İnsandan daha değerli bir şey olmadığını kıstas alarak üretim yapmak benim arzum. Hangi birini anlatayım, çok zor bunu hayata geçirmek, neler yaşadık… Ben işçi emeklisiyim aslında. Şu an Marmaris İlçe Tarım Müdürlüğü’nde tek “iyi tarım sertifikası” olan üreticiyim. Bir şeyi yapıyorsan iyisini yapacaksın. Bu köyde doğdum. O zaman Marmaris’te yoktu, ilkokuldan sonra Muğla’ya, Erkek Sanat Okulu diyorlardı, orada okumaya gittim. Ne işçisiydim? Makine teçhizat diyeyim. 80’de Yatağan Termik Santralı’nın kuruluşunda, 70’te SEKA Dalaman’ın kuruluşunda çalıştım. 95’ten beri emekliyim. 12 Eylül’ün hışmına uğradık, DİSK davasından 6 yıl 8 ay hüküm giydik. Tarımla ancak cezaevinden sonra, 1984’te uğraşmaya başladım. O zaman hiç tarım bilgim yoktu, ziraatçılarla yakın ilişki kura kura, okuya okuya öğrendim.

> **Verilen Öğeler**:

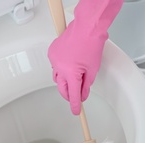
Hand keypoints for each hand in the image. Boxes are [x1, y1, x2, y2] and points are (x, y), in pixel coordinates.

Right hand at [47, 0, 122, 114]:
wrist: (86, 27)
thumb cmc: (91, 45)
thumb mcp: (92, 69)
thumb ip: (86, 85)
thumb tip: (83, 94)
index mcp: (71, 74)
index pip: (73, 95)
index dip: (75, 105)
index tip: (76, 112)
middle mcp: (60, 68)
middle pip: (62, 88)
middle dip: (68, 94)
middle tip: (76, 97)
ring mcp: (54, 60)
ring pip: (57, 77)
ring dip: (64, 81)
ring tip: (73, 79)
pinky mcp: (52, 52)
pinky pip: (55, 65)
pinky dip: (61, 68)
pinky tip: (69, 64)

> **Görev 1**: Aşağıdaki ifadelerin her biri için yukarıdaki metne uyup uymadığını evet ya da hayır ile belirtin ve metinden belirleyici sözleri aynen alıntılayın. (a) Anlatıcı 1995'ten beri emeklidir. (b) Anlatıcı tarımla cezaevine girmeden önce uğraşmaya başlamıştır. (c) Anlatıcı ilkokuldan sonra okumak için Marmaris'te kalmıştır.
> **Görev 2**: Yukarıdaki metnin "İnsandan daha değerli" ile "okuya okuya öğrendim." arasındaki bölümünü, bu iki ifade de dahil olmak üzere hiçbir değişiklik yapmadan kopyalayın.

> **Yanıtınız 1**:
(a) Evet: "95’ten beri emekliyim."
(b) Hayır: "Tarımla ancak cezaevinden sonra, 1984’te uğraşmaya başladım."
(c) Hayır: "ilkokuldan sonra Muğla’ya, Erkek Sanat Okulu diyorlardı, orada okumaya gittim."

> **Yanıtınız 2**:
İnsandan daha değerli bir şey olmadığını kıstas alarak üretim yapmak benim arzum. Hangi birini anlatayım, çok zor bunu hayata geçirmek, neler yaşadık… Ben işçi emeklisiyim aslında. Şu an Marmaris İlçe Tarım Müdürlüğü’nde tek “iyi tarım sertifikası” olan üreticiyim. Bir şeyi yapıyorsan iyisini yapacaksın. Bu köyde doğdum. O zaman Marmaris’te yoktu, ilkokuldan sonra Muğla’ya, Erkek Sanat Okulu diyorlardı, orada okumaya gittim. Ne işçisiydim? Makine teçhizat diyeyim. 80’de Yatağan Termik Santralı’nın kuruluşunda, 70’te SEKA Dalaman’ın kuruluşunda çalıştım. 95’ten beri emekliyim. 12 Eylül’ün hışmına uğradık, DİSK davasından 6 yıl 8 ay hüküm giydik. Tarımla ancak cezaevinden sonra, 1984’te uğraşmaya başladım. O zaman hiç tarım bilgim yoktu, ziraatçılarla yakın ilişki kura kura, okuya okuya öğrendim.